One of my favourite passive income ideas is investing in shares that pay dividends. I like that partly because I can do it even if I do not have much money to start with. Here is how I would aim to build passive income streams using £35 a week.
Starting from zero
I do not need any money to set up my passive income plan. But I will need some as I go, to buy the shares I hope will pay me dividends.
So I would get into the habit of regularly putting aside some money. £35 a week strikes me as a reasonable amount – it is modest enough to be realistic, but big enough to help me start earning passive income. In a year, £35 a week adds up to £1,820. If I invest that in shares with an average dividend yield of 5% I could be looking at £91 in annual passive income from my first year’s savings alone.
Getting ready to buy shares
As I save the money, the point will come when I have enough funds to start buying shares. So I would set up some sort of share-dealing account or Stocks and Shares ISA. That would enable me to invest my money in shares when I wanted to make a move.

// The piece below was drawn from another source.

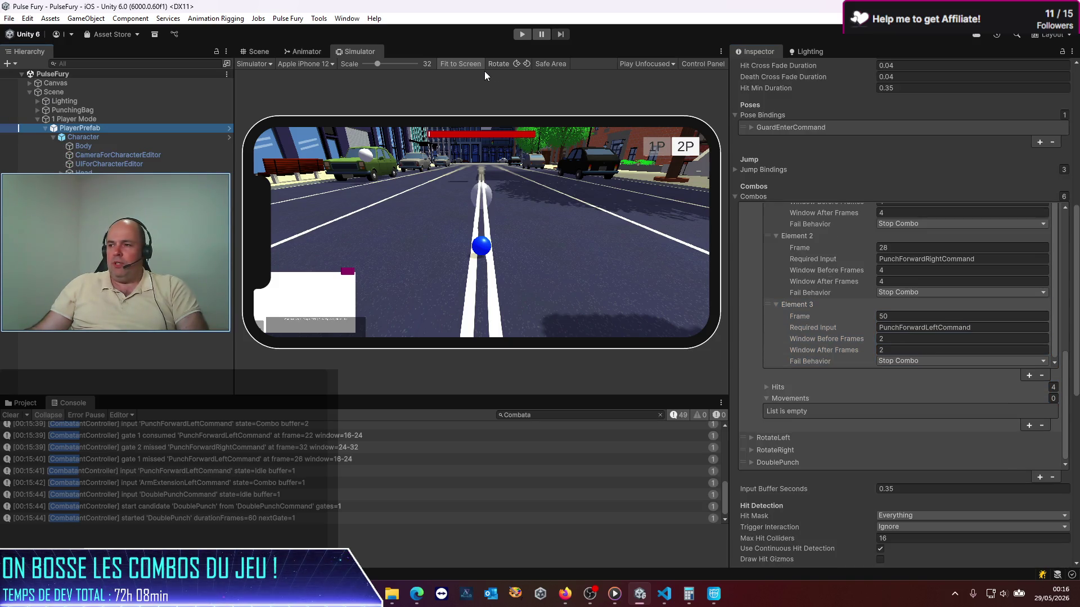
{"action": "scroll", "coordinate": [215, 450], "scroll_direction": "up", "scroll_amount": 5}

I would also use this time while I saved to learn more about the stock market. If I want to buy shares that can provide me with passive income streams, how do I know which ones to choose? The answer will be different for different investors. But to help make my own choices, I would want to understand more about how companies fund dividends and what to look for when trying to choose dividend shares.
For example, how could I choose between Imperial Brands with its slow-growing 8.5% yield and Tesco with its fast-growing 4% yield? Why have both companies cut their dividends in the past decade – and what are their future prospects like? To start to understand how things work, I would want to want to read up on things like how to read a company’s cash flow statement. That might not sound exciting, but I think it is important as cash flows are what fund dividends – and potentially my passive income streams.
Setting up passive income streams
Once I understood how the market worked better, I would begin choosing shares to buy with my portfolio. No matter how attractive a company looked, I would always diversify my holdings to limit the impact on my portfolio if one company cuts its dividend or struggles in some way. For example, miner Rio Tinto has a 10% dividend – but if metal prices fall, the payout could tumble too.
When looking for dividends, I first try to find companies I think have a sustainable competitive advantage. If that can fuel large future profits, it might mean big dividends too. At an attractive price, I would add such shares to my portfolio and start building up passive income streams.